**Page excerpt:**
NEWS

Days only get better as golf life moves forward

By Tod Leonard
Published on
Days only get better as golf life moves forward

Dash Day was living up to his name.

As a couple thousand fans surrounding the 18th green of the Torrey Pines South Course watched the trophy ceremony following Jason Day's win in the Farmers Insurance Open last February, his dark-haired, then 2- 1/2 -year-old son, Dash, charged into a bunker and was happily kicking up sand.

Ellie Day wrapped her arms around her husband and Colin Swatton, the man who is far more than just Day's caddie and coach, stood off to the side, an enormous smile lighting up his sunburned face.

Team Day had its first victory of 2015, and no one in this merry group fathomed how much better the season would be. In seven months' time, the 28-year-old Day would have four more victories in his greatest year, including the breakthrough major win in the PGA Championship at Whistling Straits.

If anything, the Torrey Pines moment was more about reflection.

**Set exercise 1:** According to the article on Jason Day's 2015 season, which major championship did Day win that year, and where was it held?
The article and the records below it have no connection to each other.

**Task input:**
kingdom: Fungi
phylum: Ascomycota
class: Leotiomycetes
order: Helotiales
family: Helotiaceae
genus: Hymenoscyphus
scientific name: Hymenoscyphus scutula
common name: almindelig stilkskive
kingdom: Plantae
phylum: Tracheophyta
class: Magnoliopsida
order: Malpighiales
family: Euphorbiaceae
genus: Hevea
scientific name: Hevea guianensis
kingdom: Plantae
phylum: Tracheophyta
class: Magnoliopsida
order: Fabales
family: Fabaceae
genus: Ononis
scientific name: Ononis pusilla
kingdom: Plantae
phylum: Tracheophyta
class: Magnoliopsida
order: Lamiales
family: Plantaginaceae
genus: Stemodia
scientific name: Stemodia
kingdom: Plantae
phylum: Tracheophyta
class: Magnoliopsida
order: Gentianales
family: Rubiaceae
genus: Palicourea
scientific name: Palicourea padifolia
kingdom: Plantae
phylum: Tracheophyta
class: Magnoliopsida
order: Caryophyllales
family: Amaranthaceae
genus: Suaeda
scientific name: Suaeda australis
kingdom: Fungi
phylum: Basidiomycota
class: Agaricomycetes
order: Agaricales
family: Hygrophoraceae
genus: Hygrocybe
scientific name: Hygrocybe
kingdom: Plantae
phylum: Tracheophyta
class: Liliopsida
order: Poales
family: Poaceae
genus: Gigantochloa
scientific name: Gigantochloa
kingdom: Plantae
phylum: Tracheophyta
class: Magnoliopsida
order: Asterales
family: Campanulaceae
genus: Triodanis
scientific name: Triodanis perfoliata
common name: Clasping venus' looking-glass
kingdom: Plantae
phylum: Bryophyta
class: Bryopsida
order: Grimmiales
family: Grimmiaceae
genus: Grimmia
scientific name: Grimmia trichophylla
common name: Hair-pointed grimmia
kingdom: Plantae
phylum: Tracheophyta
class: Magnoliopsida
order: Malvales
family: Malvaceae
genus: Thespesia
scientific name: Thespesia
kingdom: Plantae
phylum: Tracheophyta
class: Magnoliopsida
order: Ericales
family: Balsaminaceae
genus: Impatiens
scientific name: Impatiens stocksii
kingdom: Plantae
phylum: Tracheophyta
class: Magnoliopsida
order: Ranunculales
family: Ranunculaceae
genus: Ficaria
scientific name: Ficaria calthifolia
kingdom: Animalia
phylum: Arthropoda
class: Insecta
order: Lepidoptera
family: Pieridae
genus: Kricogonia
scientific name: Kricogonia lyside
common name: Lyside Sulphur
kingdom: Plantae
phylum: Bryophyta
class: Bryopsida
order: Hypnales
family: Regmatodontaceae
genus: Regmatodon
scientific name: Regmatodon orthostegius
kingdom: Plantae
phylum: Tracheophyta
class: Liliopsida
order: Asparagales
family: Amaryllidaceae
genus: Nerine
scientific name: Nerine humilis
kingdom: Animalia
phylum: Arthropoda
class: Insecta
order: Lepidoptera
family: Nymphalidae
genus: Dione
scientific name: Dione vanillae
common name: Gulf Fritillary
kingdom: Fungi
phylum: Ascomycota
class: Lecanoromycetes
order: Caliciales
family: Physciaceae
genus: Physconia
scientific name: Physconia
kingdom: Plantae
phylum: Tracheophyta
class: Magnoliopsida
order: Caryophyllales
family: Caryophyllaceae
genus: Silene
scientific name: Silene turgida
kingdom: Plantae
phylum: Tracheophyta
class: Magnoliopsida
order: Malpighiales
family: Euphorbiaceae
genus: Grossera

**Set exercise 2:** Convert the stretch of the records from the line containing "genus: Triodanis" through the line containing "common name: Hair-pointed grimmia" into a Markdown table with the columns Row and Line. Number each line, and leave out any blank lines.

**Exercise output 1:** The PGA Championship at Whistling Straits.

**Exercise output 2:**
| Row | Line |
|---|---|
| 1 | genus: Triodanis |
| 2 | scientific name: Triodanis perfoliata |
| 3 | common name: Clasping venus' looking-glass |
| 4 | kingdom: Plantae |
| 5 | phylum: Bryophyta |
| 6 | class: Bryopsida |
| 7 | order: Grimmiales |
| 8 | family: Grimmiaceae |
| 9 | genus: Grimmia |
| 10 | scientific name: Grimmia trichophylla |
| 11 | common name: Hair-pointed grimmia |